A moça respirou fundo e refletiu, momentaneamente em silêncio, sobre o que seu marido dizia. E então, para a surpresa de qualquer um menos o próprio rei consorte, Maren sorriu em meio às lágrimas.

— Lembra da expressão de prazer dele quando chegou aqui e eu contei que tinha me casado com você? — perguntou, fazendo Julio rir.

— Lembro sim. Ele nos pediu para contar nossa história e então bateu palmas gritando “Eu sempre soube que vocês iriam acabar juntos!”

— Que bom que não perdemos tanto tempo, não é? — ela comentou, ao que ele assentiu antes de entrelaçar seus dedos. Utilizou a outra mão para espantar as últimas lágrimas que nublavam o rosto moreno de sua amada e sorriu.

— Está se sentindo melhor?

— Estou sim. Obrigada por ficar aqui comigo — Maren piscou, com um sorriso de lado — e pela bronca. Eu estava precisando.

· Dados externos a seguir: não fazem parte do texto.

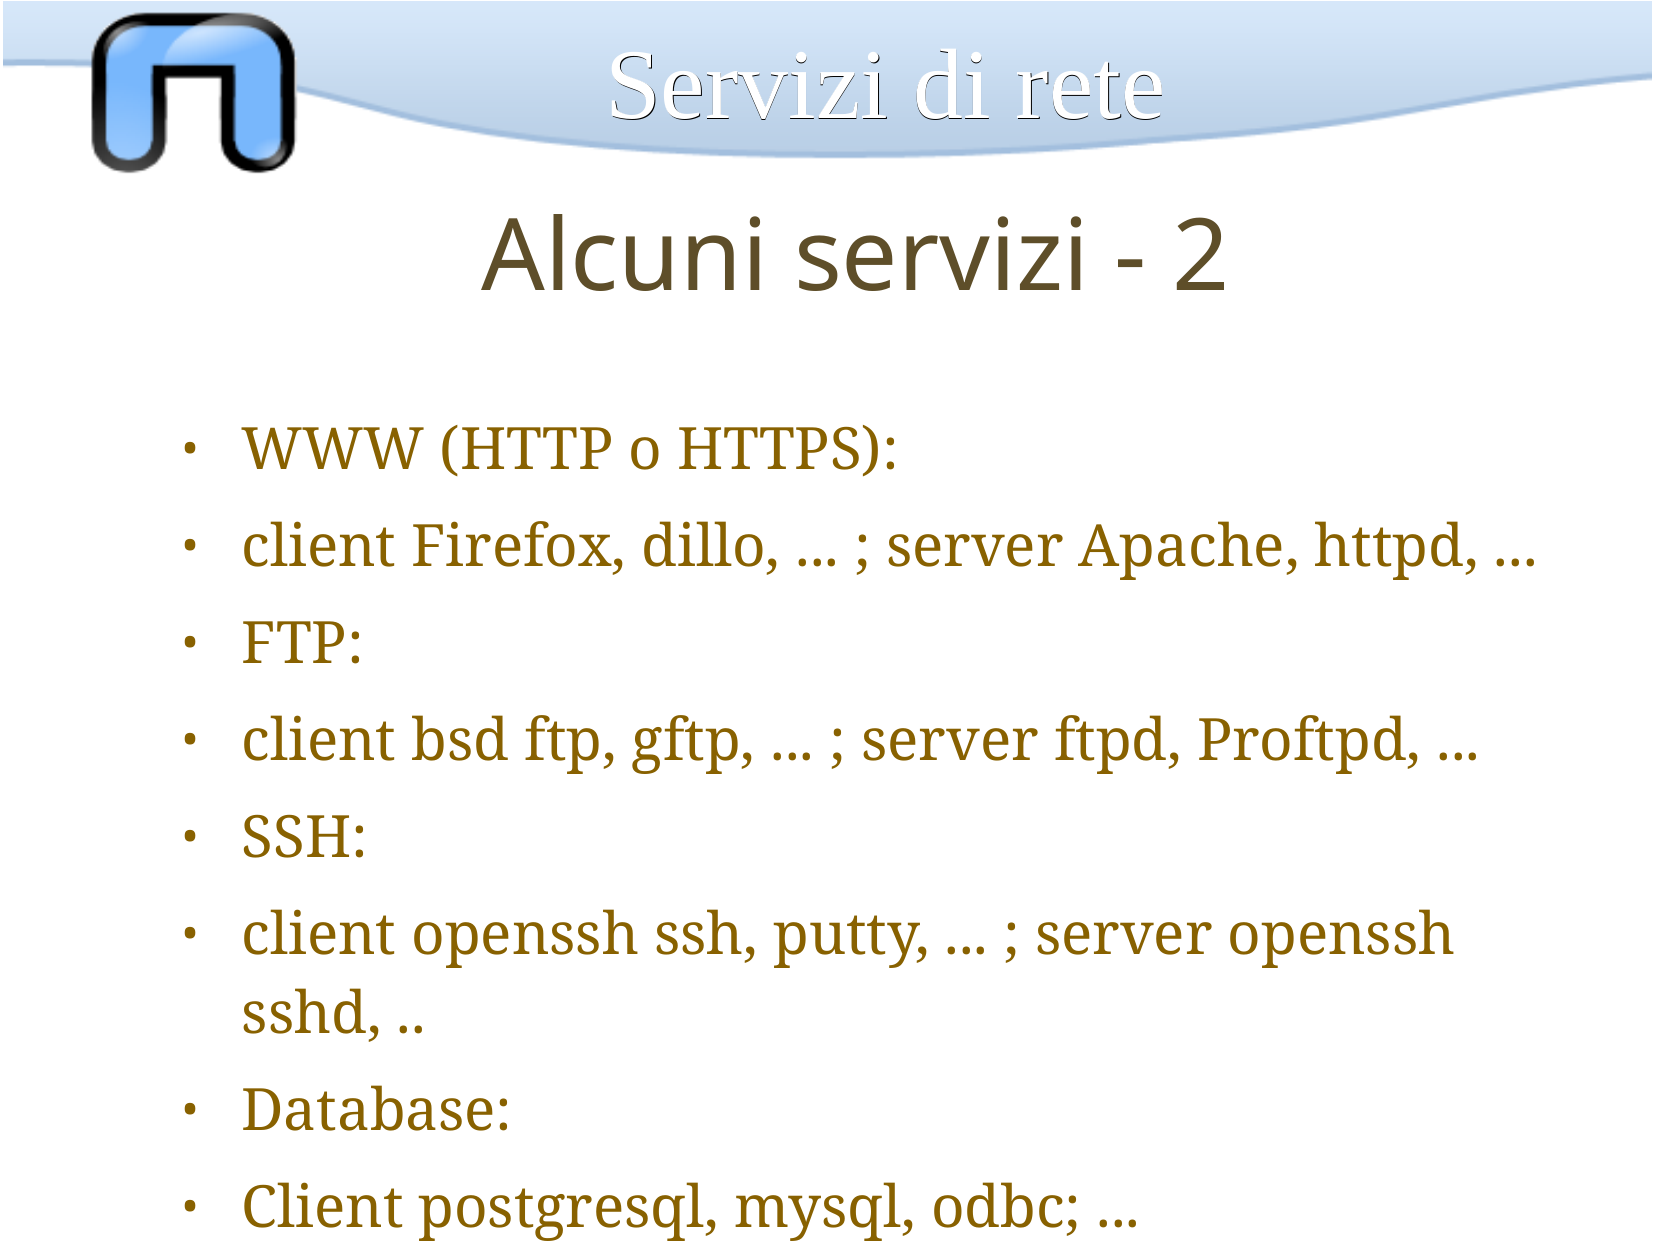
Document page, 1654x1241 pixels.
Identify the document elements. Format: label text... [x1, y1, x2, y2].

— É meu dever e meu privilégio, meu amor. — ele se ergueu, a levantando junto consigo. — Agora vá tomar um banho para limpar seu corpo da viagem e de suas náuseas antes de pensarmos no que fazer para resgatar Hector, sim?

— E tentar melhorar este rosto inchado de lágrimas, hein? — ela riu antes de fazer uma careta para o balde no chão. — Estou me sentindo mal pela pessoa que deverá limpar isso. Me lembre de certificar-me de que ela receba uma boa refeição depois.

— É claro, minha rainha.

***

anos antes

— Eu nunca vou me acostumar com o quão desastrosamente decorado é o seu apartamento. — Rafael anunciou em alta voz ao por as compras que fizera sobre o balcão da cozinha de Hector. O dono do apartamento riu, saindo do banheiro sem camisa enquanto secava os cabelos ruivos com uma toalha.

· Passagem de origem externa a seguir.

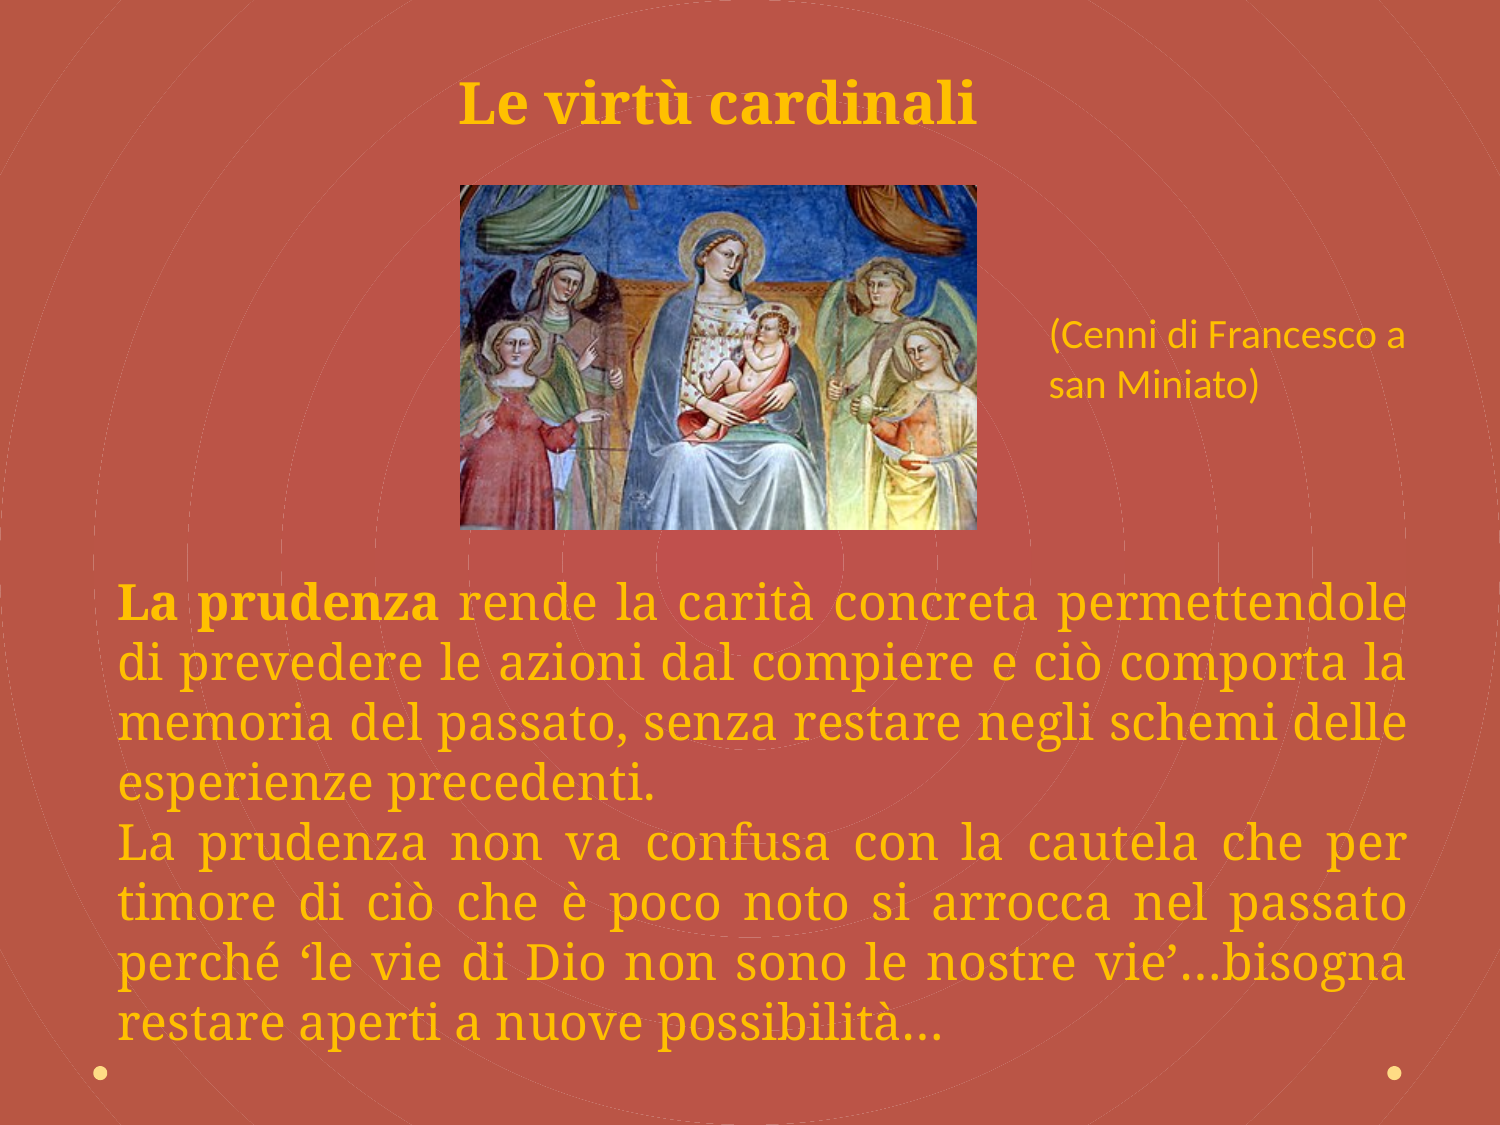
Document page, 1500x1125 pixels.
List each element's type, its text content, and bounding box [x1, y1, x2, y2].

picture [460, 185, 977, 530]
text_box (Cenni di Francesco a san Miniato) [1033, 299, 1459, 416]
text_box La prudenza rende la carità concreta permettendole di prevedere le azioni dal compiere e ciò comporta la memoria del passato, senza restare negli schemi delle esperienze precedenti. La prudenza non va confusa con la cautela che per timore di ciò che è poco noto si arrocca nel passato perché ‘le vie di Dio non sono le nostre vie’…bisogna restare aperti a nuove possibilità… [102, 562, 1426, 1063]
text_box Le virtù cardinali [139, 58, 1298, 145]
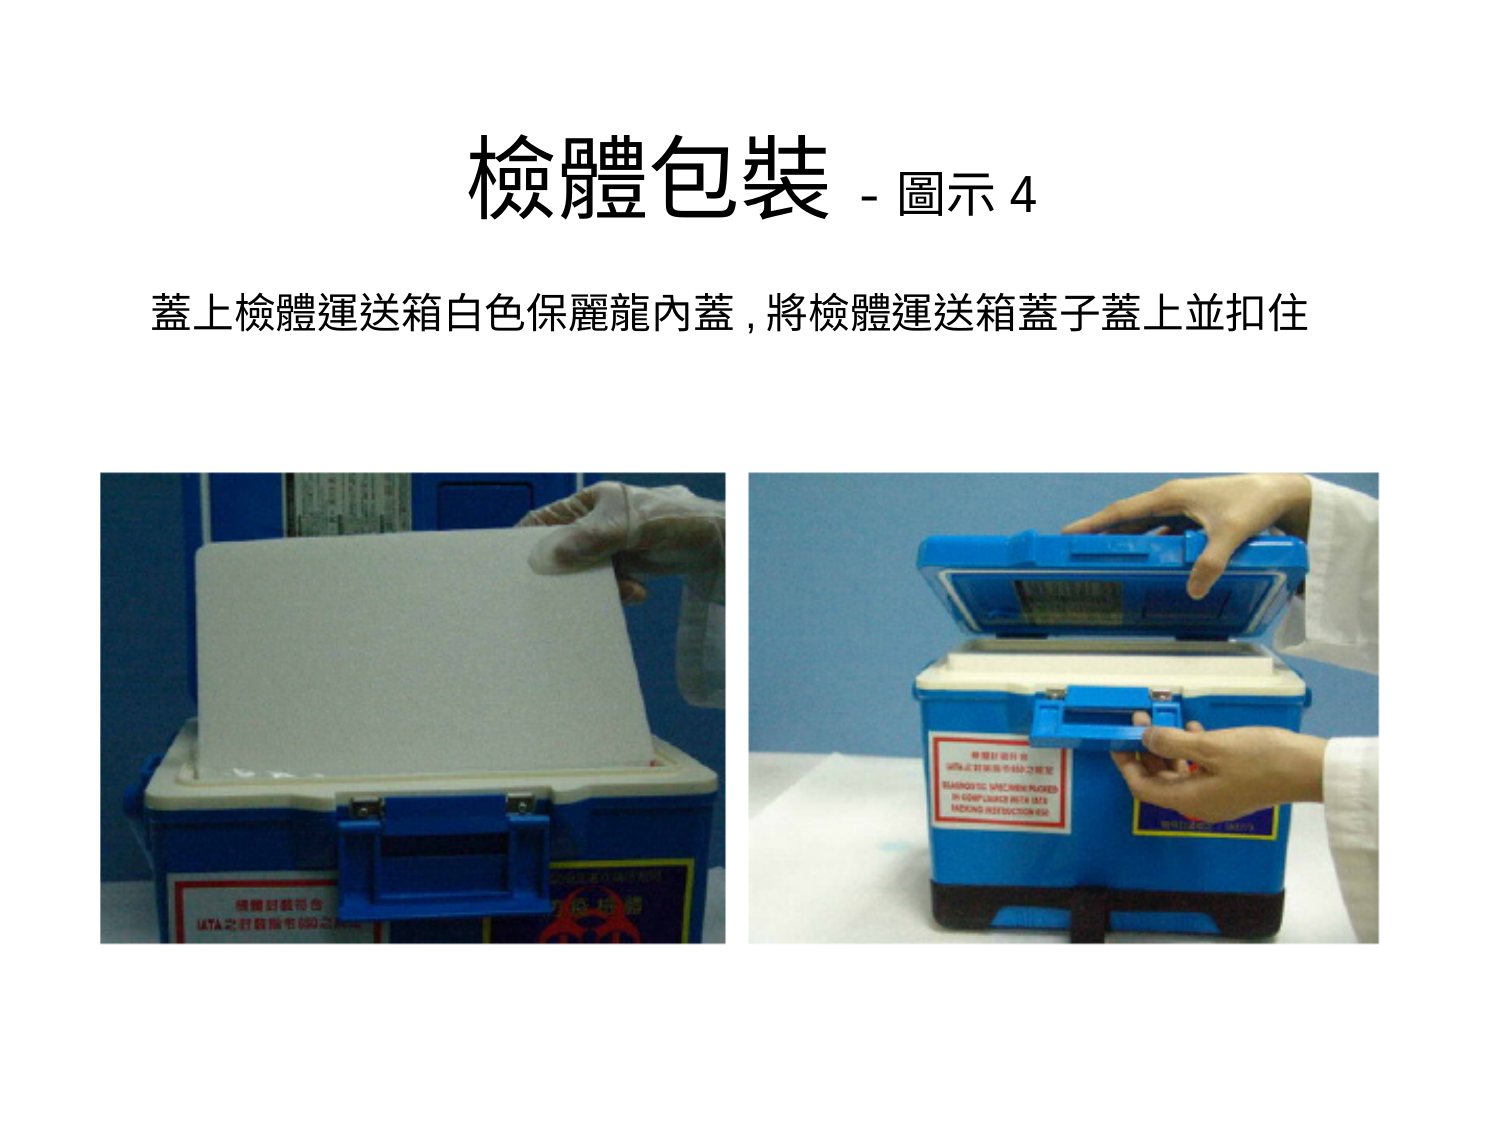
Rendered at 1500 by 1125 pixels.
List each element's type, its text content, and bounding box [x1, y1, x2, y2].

title 檢體包裝-圖示4 [76, 113, 1427, 302]
text_box 蓋上檢體運送箱白色保麗龍內蓋,將檢體運送箱蓋子蓋上並扣住 [135, 278, 1353, 344]
picture [100, 444, 1392, 984]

— E eu nunca vou entender por que diabos existem porteiros se eles deixam qualquer um entrar nos apartamentos alheios. — comentou com um sorriso de lado. O homem de cabelos castanhos ergueu uma sobrancelha, dando um passo à frente para alcançar o agente mais baixo e puxá-lo para um beijo.

— Eu sou qualquer um, é? — sussurrou, fazendo Hector ficar muito vermelho antes de dizer:

— Senti sua falta, Rafa.

— Também senti a sua, cariño. — Rafael respondeu, acariciando-lhe o rosto com o polegar antes de voltar a se afastar, começando a abrir armários e tirar utensílios de cozinha de dentro deles. — Como foi nos Estados Unidos?

— Cansativo. Resolvemos o caso rápido, mas ir atrás dos criminosos me rendeu várias corridas. — o agente ruivo disse, revirando os olhos.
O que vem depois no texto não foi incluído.